Supplied material section start

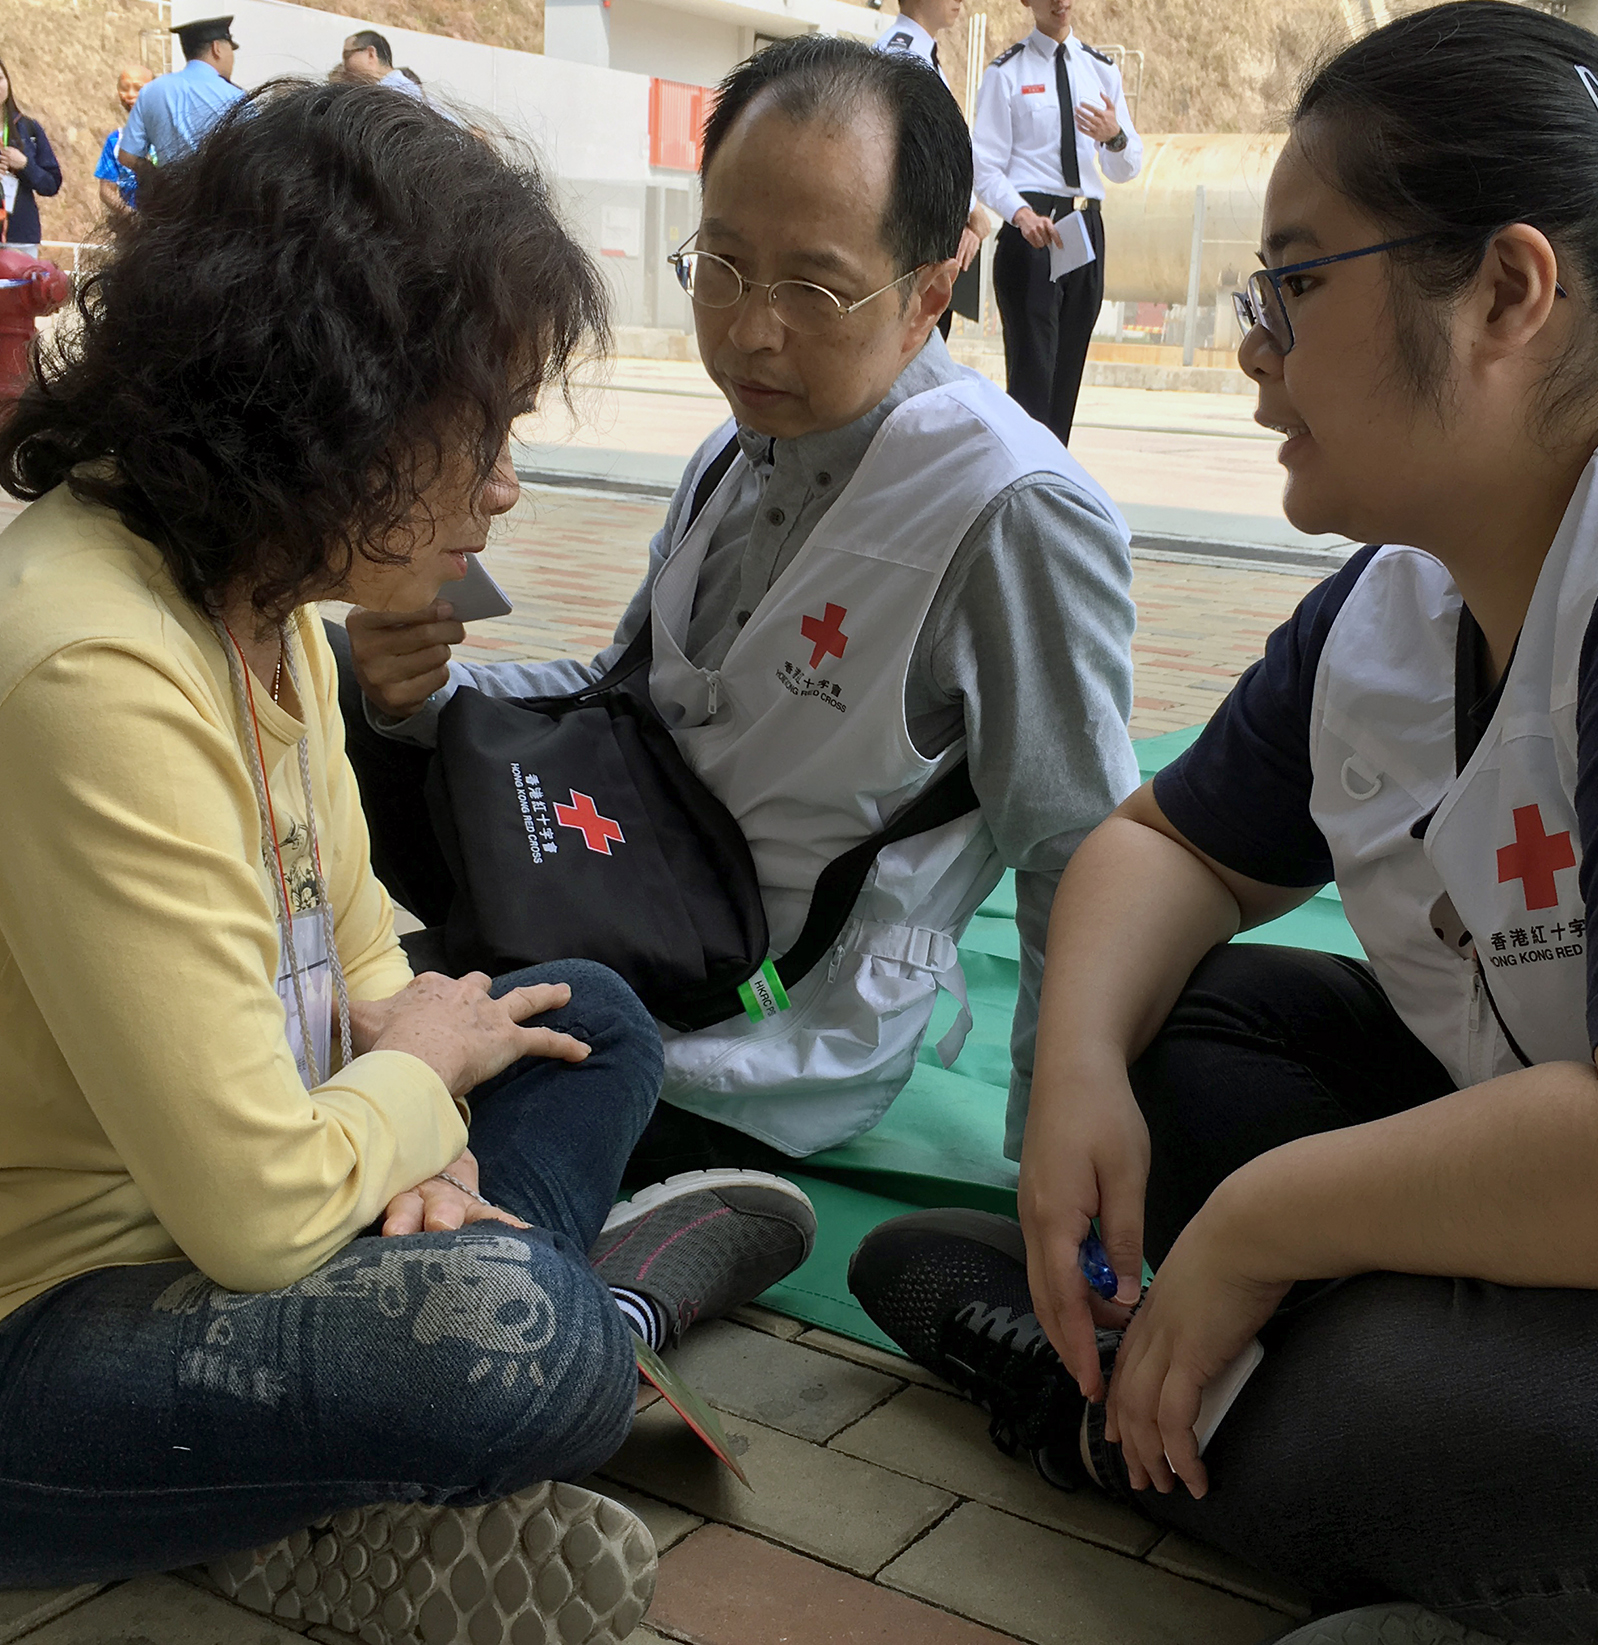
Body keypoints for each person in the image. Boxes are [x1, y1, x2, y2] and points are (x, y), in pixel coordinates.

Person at [851, 4, 1598, 1640]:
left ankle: (1148, 1417)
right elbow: (1162, 849)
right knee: (1204, 1035)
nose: (1256, 344)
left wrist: (1264, 1225)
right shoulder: (1403, 600)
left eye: (1295, 285)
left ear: (1508, 293)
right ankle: (1343, 1468)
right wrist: (1080, 1076)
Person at [0, 77, 813, 1633]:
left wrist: (419, 1114)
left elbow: (366, 953)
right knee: (513, 1349)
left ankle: (315, 1468)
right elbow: (248, 1204)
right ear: (329, 394)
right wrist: (414, 1080)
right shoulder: (86, 665)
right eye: (485, 429)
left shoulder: (257, 594)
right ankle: (601, 1316)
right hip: (57, 1320)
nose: (506, 484)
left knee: (595, 1012)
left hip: (260, 1212)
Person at [336, 35, 1138, 1347]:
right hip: (619, 897)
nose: (751, 328)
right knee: (339, 723)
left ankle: (636, 1270)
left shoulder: (1014, 512)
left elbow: (1084, 843)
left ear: (932, 290)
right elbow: (620, 699)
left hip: (761, 1012)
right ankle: (618, 1253)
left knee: (414, 1138)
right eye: (719, 267)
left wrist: (1051, 1141)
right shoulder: (739, 441)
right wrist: (411, 698)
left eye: (816, 288)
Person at [972, 0, 1139, 444]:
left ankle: (1053, 483)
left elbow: (1126, 166)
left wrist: (1115, 136)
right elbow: (984, 166)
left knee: (1066, 378)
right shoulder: (1007, 73)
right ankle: (1023, 485)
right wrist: (1020, 213)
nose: (1060, 2)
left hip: (1085, 226)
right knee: (1032, 381)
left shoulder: (1100, 70)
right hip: (1033, 231)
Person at [874, 0, 985, 342]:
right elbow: (922, 151)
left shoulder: (920, 55)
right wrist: (971, 210)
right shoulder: (904, 57)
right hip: (913, 233)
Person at [117, 16, 246, 181]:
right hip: (218, 203)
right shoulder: (237, 98)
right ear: (217, 48)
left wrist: (159, 178)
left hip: (168, 202)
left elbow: (127, 156)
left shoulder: (151, 91)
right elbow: (255, 160)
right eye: (230, 49)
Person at [0, 59, 61, 253]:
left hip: (20, 237)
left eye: (0, 78)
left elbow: (51, 184)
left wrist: (25, 164)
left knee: (20, 284)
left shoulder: (28, 128)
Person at [94, 68, 151, 218]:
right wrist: (130, 216)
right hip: (132, 232)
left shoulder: (167, 134)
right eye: (125, 88)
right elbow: (106, 189)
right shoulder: (115, 140)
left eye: (139, 88)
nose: (130, 95)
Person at [342, 30, 425, 101]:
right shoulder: (383, 90)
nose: (344, 64)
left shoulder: (401, 91)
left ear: (371, 54)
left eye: (347, 55)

Supplied material section end

Except for the pictures, give all the material above again verbatim.

Body keypoints for each person in the image. Boxes are [x1, y1, x2, y2] and points are (x, y), in pixel coordinates.

Person at [851, 4, 1598, 1640]:
left ankle: (1148, 1417)
right elbow: (1162, 849)
right knee: (1204, 1035)
nose: (1256, 344)
left wrist: (1264, 1225)
right shoulder: (1403, 600)
left eye: (1295, 285)
left ear: (1508, 293)
right ankle: (1343, 1468)
right wrist: (1080, 1076)
Person at [0, 77, 813, 1633]:
left wrist: (419, 1114)
left elbow: (366, 953)
right knee: (513, 1349)
left ankle: (315, 1468)
right elbow: (248, 1204)
right ear: (329, 394)
right wrist: (414, 1080)
right shoulder: (86, 665)
right eye: (485, 429)
left shoulder: (257, 594)
right ankle: (601, 1316)
right hip: (57, 1320)
nose: (506, 484)
left knee: (595, 1012)
left hip: (260, 1212)
Person at [336, 35, 1138, 1347]:
right hip: (619, 897)
nose: (751, 328)
right knee: (339, 723)
left ankle: (636, 1270)
left shoulder: (1014, 512)
left elbow: (1084, 843)
left ear: (932, 290)
right elbow: (620, 699)
left hip: (761, 1012)
right ankle: (618, 1253)
left knee: (414, 1138)
right eye: (719, 267)
left wrist: (1051, 1141)
right shoulder: (739, 441)
right wrist: (411, 698)
left eye: (816, 288)
Person at [972, 0, 1139, 444]:
left ankle: (1053, 483)
left elbow: (1126, 166)
left wrist: (1115, 136)
right elbow: (984, 166)
left knee: (1066, 378)
right shoulder: (1007, 73)
right ankle: (1023, 485)
right wrist: (1020, 213)
nose: (1060, 2)
left hip: (1085, 226)
right knee: (1032, 381)
left shoulder: (1100, 70)
right hip: (1033, 231)
Person at [874, 0, 985, 342]:
right elbow: (922, 151)
left shoulder: (920, 55)
right wrist: (971, 210)
right shoulder: (904, 57)
right hip: (913, 233)
Person at [117, 16, 246, 181]:
right hip: (218, 203)
right shoulder: (237, 98)
right ear: (217, 48)
left wrist: (159, 178)
left hip: (168, 202)
left elbow: (127, 156)
left shoulder: (151, 91)
right elbow: (255, 160)
right eye: (230, 49)
Person at [0, 59, 61, 253]:
left hip: (20, 237)
left eye: (0, 78)
left elbow: (51, 184)
left wrist: (25, 164)
left knee: (20, 284)
left shoulder: (28, 128)
Person at [94, 68, 151, 218]:
right wrist: (130, 216)
right hip: (132, 232)
left shoulder: (167, 134)
right eye: (125, 88)
right elbow: (106, 189)
right shoulder: (115, 140)
left eye: (139, 88)
nose: (130, 95)
Person at [342, 30, 425, 101]:
right shoulder: (383, 90)
nose: (344, 64)
left shoulder: (401, 91)
left ear: (371, 54)
left eye: (347, 55)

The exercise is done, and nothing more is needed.